Le Gouvernement avance qu’en l’espèce le requérant avait sollicité une audience afin de pouvoir contester la fiabilité et l’exactitude du rapport d’inspection fiscale au moyen d’un contre-interrogatoire de l’inspecteur des impôts et de l’expert. Il note que le tribunal administratif avait pris une mesure provisoire invitant l’inspecteur des impôts à communiquer des observations écrites qui seraient suivies d’un rapport par un expert du choix du requérant. Une audience aurait manifestement été superflue car les informations fournies par le requérant lui-même constituaient une base suffisante pour l’examen des faits de l’espèce. La question litigieuse aurait été plutôt technique puisqu’elle reposait sur le rapport de l’inspecteur des impôts. Un tel différend se serait mieux prêté à un examen écrit qu’à un examen oral. Rien n’aurait indiqué qu’une question de fait ou de droit se poserait qui ne pourrait pas être convenablement résolue à partir du dossier et des observations écrites du requérant, de l’inspecteur des impôts et de l’expert. L’audition de l’inspecteur des impôts ou de l’expert en personne, demandée par le requérant, n’aurait pu apporter aucune information supplémentaire.
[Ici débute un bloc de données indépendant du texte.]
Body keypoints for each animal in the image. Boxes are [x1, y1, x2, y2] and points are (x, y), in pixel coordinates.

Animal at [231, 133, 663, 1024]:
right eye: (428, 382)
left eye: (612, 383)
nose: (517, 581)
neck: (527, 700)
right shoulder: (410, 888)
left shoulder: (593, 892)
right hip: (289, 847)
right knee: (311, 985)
De surcroît, le requérant aurait eu la possibilité de coucher par écrit toute observation qui, selon lui, aurait été déterminante pour l’issue de la procédure. Il aurait également eu le loisir de formuler des observations sur tous les renseignements communiqués par l’inspecteur des impôts.
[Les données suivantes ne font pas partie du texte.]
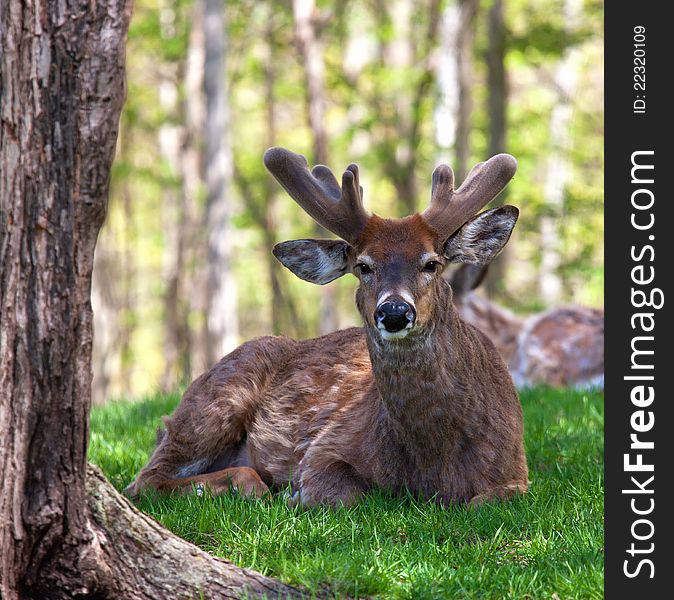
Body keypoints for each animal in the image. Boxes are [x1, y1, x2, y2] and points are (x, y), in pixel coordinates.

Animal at [123, 148, 528, 508]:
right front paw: (295, 495)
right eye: (363, 265)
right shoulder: (324, 445)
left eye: (432, 263)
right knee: (146, 480)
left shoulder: (517, 472)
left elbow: (486, 502)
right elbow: (345, 495)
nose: (395, 311)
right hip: (215, 400)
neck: (434, 459)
En bref, le Gouvernement soutient que les circonstances justifiaient que l’on ne tînt pas d’audience dans l’affaire concernant le requérant.
2. Le requérant
Le requérant conteste les arguments du Gouvernement. Selon lui, son cas aurait obligatoirement dû donner lieu à la tenue d’une audience tant en vertu du droit interne qu’en vertu de l’article 6 de la Convention puisqu’il avait besoin d’une protection juridique et que la crédibilité des déclarations des témoins jouait un rôle important dans la décision à prendre. Le litige n’aurait pas porté seulement sur 308,80 EUR mais sur un encours de 7 374,92 EUR. L’absence d’audience aurait en réalité fait peser la charge de la preuve sur l’intéressé.
B. Appréciation de la Cour
1. En ce qui concerne l’argument du requérant selon lequel le refus de tenir une audience a concrètement fait peser la charge de la preuve sur lui, la Cour note que l’intéressé a exprimé ce grief pour la première fois dans une lettre du 9 juin 2004, soit plus de six mois après le prononcé de la décision interne définitive. Il s’ensuit que ce grief est tardif et doit être rejeté en application de l’article 35 §§ 1 et 4 de la Convention.
2. Quant au restant de la requête, la Cour considère, à la lumière des observations des parties, qu’il soulève au regard de la Convention de graves questions de fait et de droit – y compris la question de l’applicabilité de l’article 6 – qui appellent un examen au fond. Elle conclut dès lors que ce grief n’est pas manifestement mal fondé au sens de l’article 35 § 3 de la Convention. Aucun autre motif d’irrecevabilité n’a été constaté.
Par ces motifs, la Cour, à l’unanimité,
Déclare le grief concernant la charge de la preuve irrecevable ;
Déclare la requête recevable pour le surplus, tous moyens de fond réservés.